Apesar de toda a ansiedade, se sente um pouco mais aliviada por já ter sido imunizada com as duas doses da vacina. "A saúde da grávida fica muito vulnerável; a gente fica com uma resistência muito baixa. Então, uma doença como a Covid pode realmente lhe debilitar bastante"
Além de evitar lugares com aglomerações e manter o uso da máscara, a futura mamãe se policia para sempre higienizar as mãos sempre que chega em casa.
"Mesmo [imunizada] com as vacinas, eu posso ter algum tipo de complicação se contrair a Covid. Então, continuo tomando esses cuidados", justifica, lembrando que maior parte da população ainda não foi vacinada. O que amplia os riscos de transmissão da doença e de mutação do próprio vírus.
Letícia está ciente que, após as vacinas, o bebê é beneficiado com a produção de anticorpos. Por outro lado, tem "bastante receio" por não saber em que grau e por quanto tempo sua filha ficará protegida do coronavírus.

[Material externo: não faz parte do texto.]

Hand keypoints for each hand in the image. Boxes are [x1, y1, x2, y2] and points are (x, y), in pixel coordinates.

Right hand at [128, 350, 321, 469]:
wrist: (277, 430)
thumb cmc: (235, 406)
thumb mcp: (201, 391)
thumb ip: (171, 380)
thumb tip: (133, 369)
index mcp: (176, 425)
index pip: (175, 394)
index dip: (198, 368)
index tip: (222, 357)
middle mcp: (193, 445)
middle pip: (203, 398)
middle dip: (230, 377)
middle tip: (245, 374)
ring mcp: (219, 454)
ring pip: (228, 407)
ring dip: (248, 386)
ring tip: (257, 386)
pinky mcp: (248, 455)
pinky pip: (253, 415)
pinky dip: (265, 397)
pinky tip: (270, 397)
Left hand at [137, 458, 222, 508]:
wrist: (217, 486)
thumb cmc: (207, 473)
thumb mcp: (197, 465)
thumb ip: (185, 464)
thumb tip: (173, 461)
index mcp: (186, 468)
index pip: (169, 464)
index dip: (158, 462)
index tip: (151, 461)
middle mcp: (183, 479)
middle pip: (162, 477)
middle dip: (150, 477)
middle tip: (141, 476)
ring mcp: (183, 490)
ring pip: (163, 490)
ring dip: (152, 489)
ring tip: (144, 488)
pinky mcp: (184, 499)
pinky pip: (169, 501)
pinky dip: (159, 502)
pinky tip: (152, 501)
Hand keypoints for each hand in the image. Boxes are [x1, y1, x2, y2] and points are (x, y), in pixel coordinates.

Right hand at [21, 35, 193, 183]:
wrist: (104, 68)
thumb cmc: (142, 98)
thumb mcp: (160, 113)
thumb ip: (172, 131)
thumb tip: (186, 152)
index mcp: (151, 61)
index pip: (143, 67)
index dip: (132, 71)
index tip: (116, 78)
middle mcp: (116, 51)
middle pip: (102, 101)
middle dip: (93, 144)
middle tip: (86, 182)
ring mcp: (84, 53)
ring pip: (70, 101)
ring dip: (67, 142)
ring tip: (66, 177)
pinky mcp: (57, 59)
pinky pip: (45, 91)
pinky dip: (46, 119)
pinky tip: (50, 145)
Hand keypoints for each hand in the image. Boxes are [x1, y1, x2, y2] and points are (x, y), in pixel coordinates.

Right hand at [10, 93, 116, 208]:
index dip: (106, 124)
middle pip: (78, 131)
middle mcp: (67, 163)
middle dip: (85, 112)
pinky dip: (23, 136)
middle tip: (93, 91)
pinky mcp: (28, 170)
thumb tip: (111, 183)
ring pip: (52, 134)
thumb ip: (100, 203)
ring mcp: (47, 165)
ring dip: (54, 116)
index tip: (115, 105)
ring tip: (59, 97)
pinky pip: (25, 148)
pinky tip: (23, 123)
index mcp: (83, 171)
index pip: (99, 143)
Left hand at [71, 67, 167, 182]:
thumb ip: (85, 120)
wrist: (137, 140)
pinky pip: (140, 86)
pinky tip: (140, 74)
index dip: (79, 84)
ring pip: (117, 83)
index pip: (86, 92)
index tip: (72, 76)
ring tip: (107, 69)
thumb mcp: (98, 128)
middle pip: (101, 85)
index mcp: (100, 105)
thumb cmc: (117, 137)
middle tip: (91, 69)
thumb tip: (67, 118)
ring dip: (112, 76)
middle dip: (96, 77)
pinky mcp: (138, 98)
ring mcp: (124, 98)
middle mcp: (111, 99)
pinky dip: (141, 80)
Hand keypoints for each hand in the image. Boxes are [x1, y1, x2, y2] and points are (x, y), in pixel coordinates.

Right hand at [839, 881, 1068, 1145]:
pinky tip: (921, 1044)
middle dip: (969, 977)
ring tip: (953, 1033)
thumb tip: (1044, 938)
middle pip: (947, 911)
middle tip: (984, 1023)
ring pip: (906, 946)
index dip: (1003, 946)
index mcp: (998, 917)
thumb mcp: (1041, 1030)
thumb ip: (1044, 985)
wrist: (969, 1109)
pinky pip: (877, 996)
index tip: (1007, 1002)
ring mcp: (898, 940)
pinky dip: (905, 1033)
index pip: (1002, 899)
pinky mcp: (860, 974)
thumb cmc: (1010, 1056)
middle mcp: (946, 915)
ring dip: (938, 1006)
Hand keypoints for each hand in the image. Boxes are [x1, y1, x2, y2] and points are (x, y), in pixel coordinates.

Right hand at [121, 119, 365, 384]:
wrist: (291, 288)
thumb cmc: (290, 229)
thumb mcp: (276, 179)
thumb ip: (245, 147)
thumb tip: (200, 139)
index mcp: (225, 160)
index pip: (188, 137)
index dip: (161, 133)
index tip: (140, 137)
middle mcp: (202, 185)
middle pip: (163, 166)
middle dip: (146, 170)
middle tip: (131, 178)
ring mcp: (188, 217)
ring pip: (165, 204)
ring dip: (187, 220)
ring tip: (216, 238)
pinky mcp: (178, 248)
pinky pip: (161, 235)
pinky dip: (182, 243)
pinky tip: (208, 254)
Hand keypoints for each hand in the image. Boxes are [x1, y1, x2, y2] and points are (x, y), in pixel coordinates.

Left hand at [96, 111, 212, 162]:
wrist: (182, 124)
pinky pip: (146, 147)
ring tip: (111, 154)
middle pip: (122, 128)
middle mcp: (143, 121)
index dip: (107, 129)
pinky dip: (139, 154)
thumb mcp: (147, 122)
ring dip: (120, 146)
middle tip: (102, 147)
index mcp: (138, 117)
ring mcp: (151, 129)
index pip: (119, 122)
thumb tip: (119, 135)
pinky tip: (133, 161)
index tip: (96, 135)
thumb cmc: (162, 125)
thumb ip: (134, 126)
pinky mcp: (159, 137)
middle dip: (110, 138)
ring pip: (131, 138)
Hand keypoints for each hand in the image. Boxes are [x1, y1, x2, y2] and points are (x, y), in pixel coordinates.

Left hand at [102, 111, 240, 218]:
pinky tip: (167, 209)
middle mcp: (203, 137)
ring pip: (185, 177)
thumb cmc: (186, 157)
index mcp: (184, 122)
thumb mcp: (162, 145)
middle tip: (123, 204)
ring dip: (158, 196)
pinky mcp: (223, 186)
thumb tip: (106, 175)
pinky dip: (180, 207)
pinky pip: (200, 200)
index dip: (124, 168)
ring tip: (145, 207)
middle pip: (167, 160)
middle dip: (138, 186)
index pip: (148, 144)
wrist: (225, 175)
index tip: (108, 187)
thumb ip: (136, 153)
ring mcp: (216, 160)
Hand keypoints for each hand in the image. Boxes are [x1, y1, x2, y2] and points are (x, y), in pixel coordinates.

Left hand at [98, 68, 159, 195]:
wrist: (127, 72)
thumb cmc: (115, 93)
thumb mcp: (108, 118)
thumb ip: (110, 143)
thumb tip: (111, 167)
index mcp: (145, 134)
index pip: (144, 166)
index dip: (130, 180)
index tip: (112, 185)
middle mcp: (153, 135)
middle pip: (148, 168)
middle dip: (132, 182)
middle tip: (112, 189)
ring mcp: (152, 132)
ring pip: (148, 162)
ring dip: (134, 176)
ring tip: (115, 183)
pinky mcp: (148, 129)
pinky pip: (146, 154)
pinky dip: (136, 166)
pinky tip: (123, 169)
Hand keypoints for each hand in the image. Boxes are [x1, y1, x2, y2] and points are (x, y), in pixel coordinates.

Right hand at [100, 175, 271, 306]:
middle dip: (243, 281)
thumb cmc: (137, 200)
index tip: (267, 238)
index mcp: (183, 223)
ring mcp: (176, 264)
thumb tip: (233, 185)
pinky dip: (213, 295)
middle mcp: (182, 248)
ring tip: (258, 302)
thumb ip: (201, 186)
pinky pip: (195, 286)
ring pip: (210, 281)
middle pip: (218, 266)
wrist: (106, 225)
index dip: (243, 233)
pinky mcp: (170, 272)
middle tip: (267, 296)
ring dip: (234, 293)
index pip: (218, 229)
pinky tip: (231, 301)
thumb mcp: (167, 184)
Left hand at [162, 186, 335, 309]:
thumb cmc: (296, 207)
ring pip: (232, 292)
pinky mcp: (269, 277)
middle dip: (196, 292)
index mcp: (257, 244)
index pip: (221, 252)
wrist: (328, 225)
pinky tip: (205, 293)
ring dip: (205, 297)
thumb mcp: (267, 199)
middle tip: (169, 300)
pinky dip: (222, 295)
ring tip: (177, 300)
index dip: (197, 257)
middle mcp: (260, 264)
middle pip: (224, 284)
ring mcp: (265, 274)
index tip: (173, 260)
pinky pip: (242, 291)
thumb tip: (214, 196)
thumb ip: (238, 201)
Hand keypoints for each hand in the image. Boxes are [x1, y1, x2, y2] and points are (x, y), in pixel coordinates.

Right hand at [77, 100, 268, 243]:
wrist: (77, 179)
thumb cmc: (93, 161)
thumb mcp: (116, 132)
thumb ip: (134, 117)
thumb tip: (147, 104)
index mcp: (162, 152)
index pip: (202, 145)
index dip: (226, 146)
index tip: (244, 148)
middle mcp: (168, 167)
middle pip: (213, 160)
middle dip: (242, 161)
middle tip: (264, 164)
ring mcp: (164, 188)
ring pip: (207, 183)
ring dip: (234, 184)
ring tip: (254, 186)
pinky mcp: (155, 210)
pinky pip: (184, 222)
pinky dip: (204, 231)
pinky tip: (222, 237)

Prevenção por meio da pesquisa
Até o momento, o projeto desenvolvido na UFC é o único representante brasileiro a integrar a "Covgen", uma aliança internacional de pesquisas sobre as consequências da Covid-19 para a próxima geração. E visa, sobretudo, reforçar a prevenção e mitigar a doença.
“O fundamento da pesquisa é reforçar a importância de um cuidado maior na gestação quando da ocasião dessas infecções virais epidêmicas, pandêmicas. Nossa ideia no protocolo pré-clínico é já testar possíveis substâncias que venham a proteger do desenvolvimento dessas alterações [cerebrais]”.
Os pesquisadores do NPDM já têm parametros analisados, amostras guardadas, mas ainda estão em fase de processamento dos dados clínicos no laboratório, à espera de pacientes para o grupo de controle.
No entanto, já planejam expor as grávidas a suplementos com ômega 3 ou colina para verificar se o efeito protetor dessas substâncias seria capaz de proteger o cérebro dos bebês de complicações associadas ao coronavírus.
“Nossa ideia é essa: estabelecer com a pesquisa alguma estratégia de prevenção. E isso a gente vai conseguir avaliar basicamente no [protocolo] pré-clínico”.